WHAT NEEDS TO BE DONE: Arrange the lines below into a numbered list and omit any blank lines.

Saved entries
════

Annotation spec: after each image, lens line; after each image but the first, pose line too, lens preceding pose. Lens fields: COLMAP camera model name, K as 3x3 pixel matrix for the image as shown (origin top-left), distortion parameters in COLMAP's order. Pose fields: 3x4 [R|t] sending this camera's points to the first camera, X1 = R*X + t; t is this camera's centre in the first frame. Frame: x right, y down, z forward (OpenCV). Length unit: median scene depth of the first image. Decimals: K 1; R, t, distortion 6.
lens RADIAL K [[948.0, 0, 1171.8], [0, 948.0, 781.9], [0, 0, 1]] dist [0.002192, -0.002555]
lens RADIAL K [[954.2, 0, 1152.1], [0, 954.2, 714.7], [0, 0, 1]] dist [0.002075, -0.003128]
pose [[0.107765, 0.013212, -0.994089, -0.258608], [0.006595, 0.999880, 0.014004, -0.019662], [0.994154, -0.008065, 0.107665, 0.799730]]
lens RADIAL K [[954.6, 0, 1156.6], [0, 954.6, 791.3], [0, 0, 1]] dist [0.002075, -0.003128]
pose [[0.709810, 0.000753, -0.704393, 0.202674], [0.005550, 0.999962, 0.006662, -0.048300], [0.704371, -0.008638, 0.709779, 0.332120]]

════

REPLY TO THE TASK:
1. Annotation spec: after each image, lens line; after each image but the first, pose line too, lens preceding pose. Lens fields: COLMAP camera model name, K as 3x3 pixel matrix for the image as shown (origin top-left), distortion parameters in COLMAP's order. Pose fields: 3x4 [R|t] sending this camera's points to the first camera, X1 = R*X + t; t is this camera's centre in the first frame. Frame: x right, y down, z forward (OpenCV). Length unit: median scene depth of the first image. Decimals: K 1; R, t, distortion 6.
2. lens RADIAL K [[948.0, 0, 1171.8], [0, 948.0, 781.9], [0, 0, 1]] dist [0.002192, -0.002555]
3. lens RADIAL K [[954.2, 0, 1152.1], [0, 954.2, 714.7], [0, 0, 1]] dist [0.002075, -0.003128]
4. pose [[0.107765, 0.013212, -0.994089, -0.258608], [0.006595, 0.999880, 0.014004, -0.019662], [0.994154, -0.008065, 0.107665, 0.799730]]
5. lens RADIAL K [[954.6, 0, 1156.6], [0, 954.6, 791.3], [0, 0, 1]] dist [0.002075, -0.003128]
6. pose [[0.709810, 0.000753, -0.704393, 0.202674], [0.005550, 0.999962, 0.006662, -0.048300], [0.704371, -0.008638, 0.709779, 0.332120]]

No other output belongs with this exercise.